The history of Corfu
The history of Corfu island is very long & tumultuous, as many different cultures & nations sought to capture the island as their own. Their influence can be seen in every aspect of present day Corfu, from its physical appearance & historical monuments to its inhabitants’ disposition & the local cuisine.
The First Era of Venetian Rule
In 1204, the Venetians laid claim to Corfu (Kerkyra) after the conquest of the Byzantine Empire by the 4th Crusade. In 1214, the island was recaptured by Michael I Aggelos Komninos, Despot of Epirus, who restored the old privileges of the inhabitants and reinforced the island’s fortifications until 1258-1259, when the region was ceded by Duke Michael II to his son in law Manfred.
The battle of Beneventum and the Treaty of Viterbo resulted in the transfer of the island to Charles I of Anjou for the next 120 years.

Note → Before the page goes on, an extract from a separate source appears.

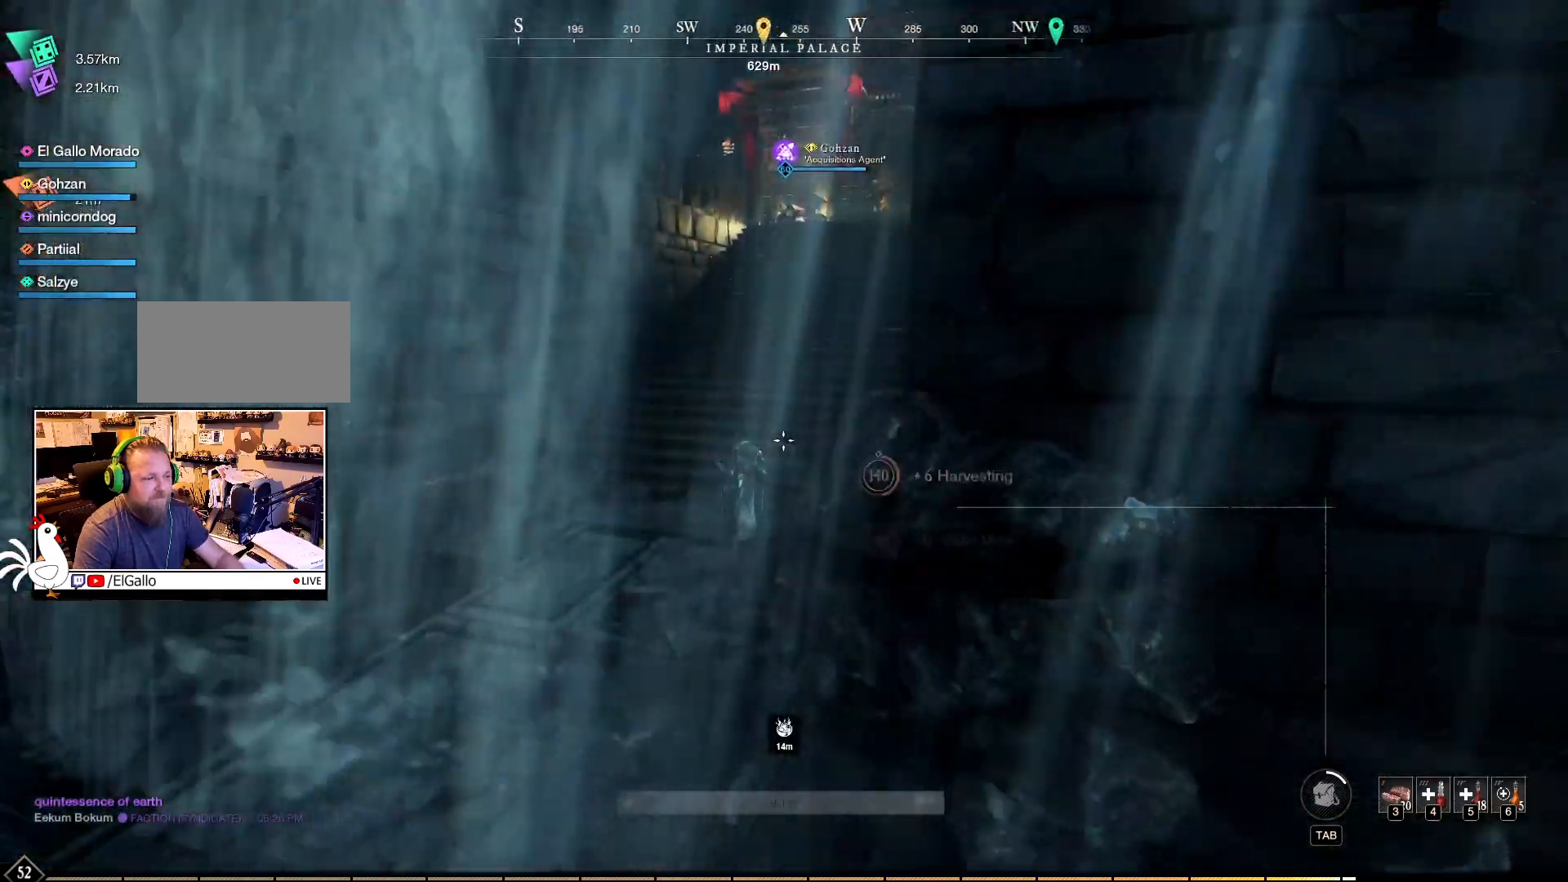
{"keys": ["w"], "mouse": [], "events": []}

Charles I of Anjou had many anti-orthodox feelings and replaced the Orthodox churches with Catholic churches. More and more people were gathering in the basin between the two hills, seeking protection and refuge. It was during this time that the Old Fortress was constructed.

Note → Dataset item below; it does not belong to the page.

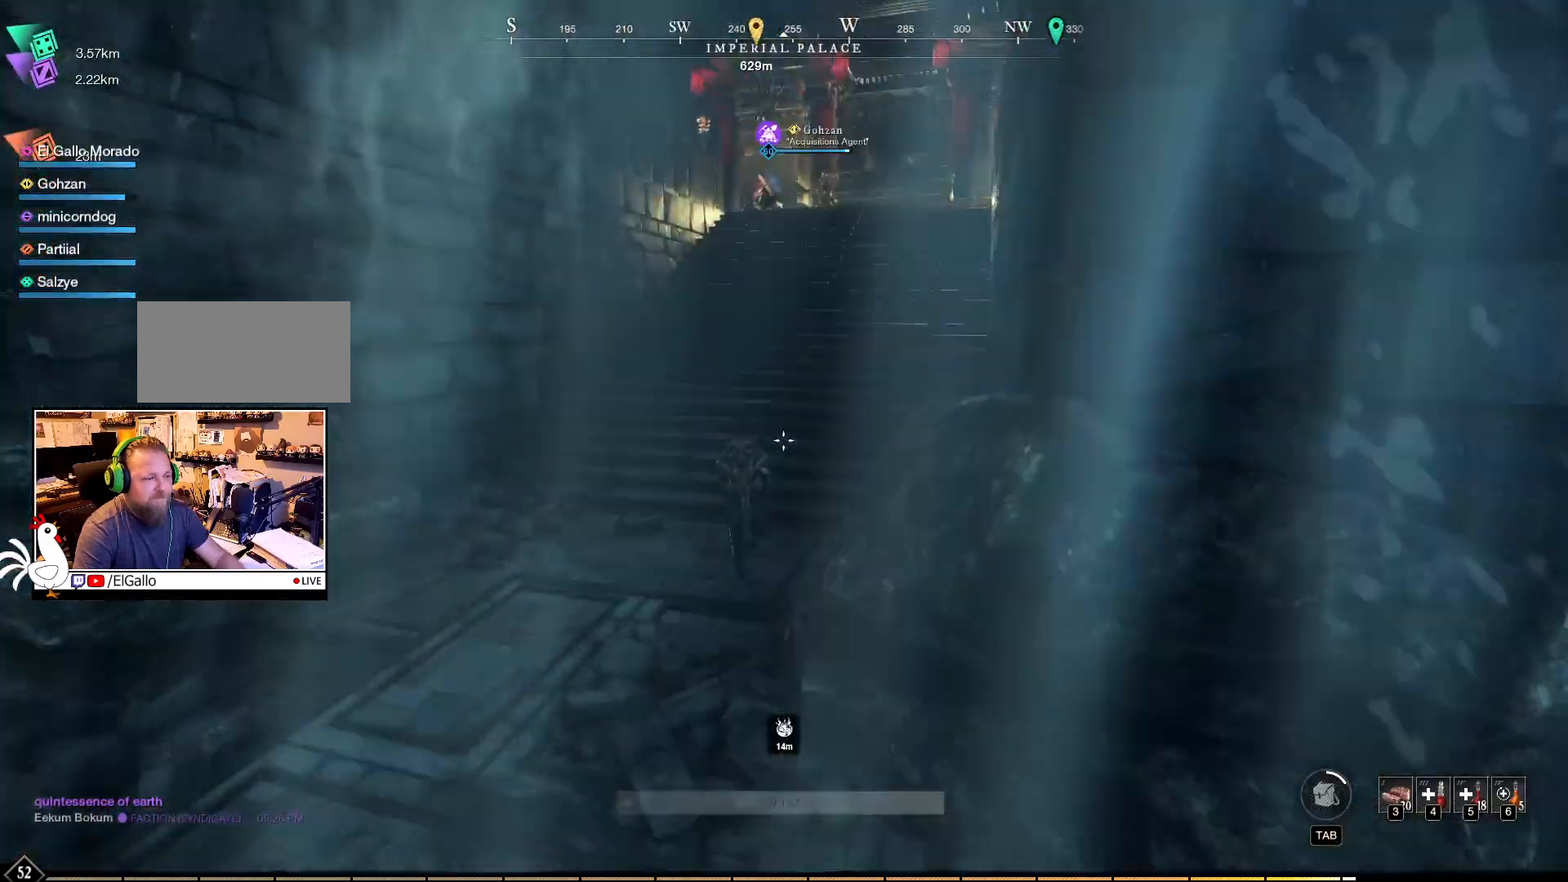
{"keys": ["w"], "mouse": [], "events": []}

In the second half of the 14th century, the island once more sought the protection of Venice, which bought the island from Naples and undertook to defend it for the next 412 years.
The Venetian administration was carried out by short-term members of a council that was appointed by Venice. During this period the Byzantine fortifications were further reinforced. The island was besieged by Turkish forces in 1537. Many acres of cultivated land were destroyed and at least 20,000 inhabitants were killed. The island though, was not captured due to its great defence.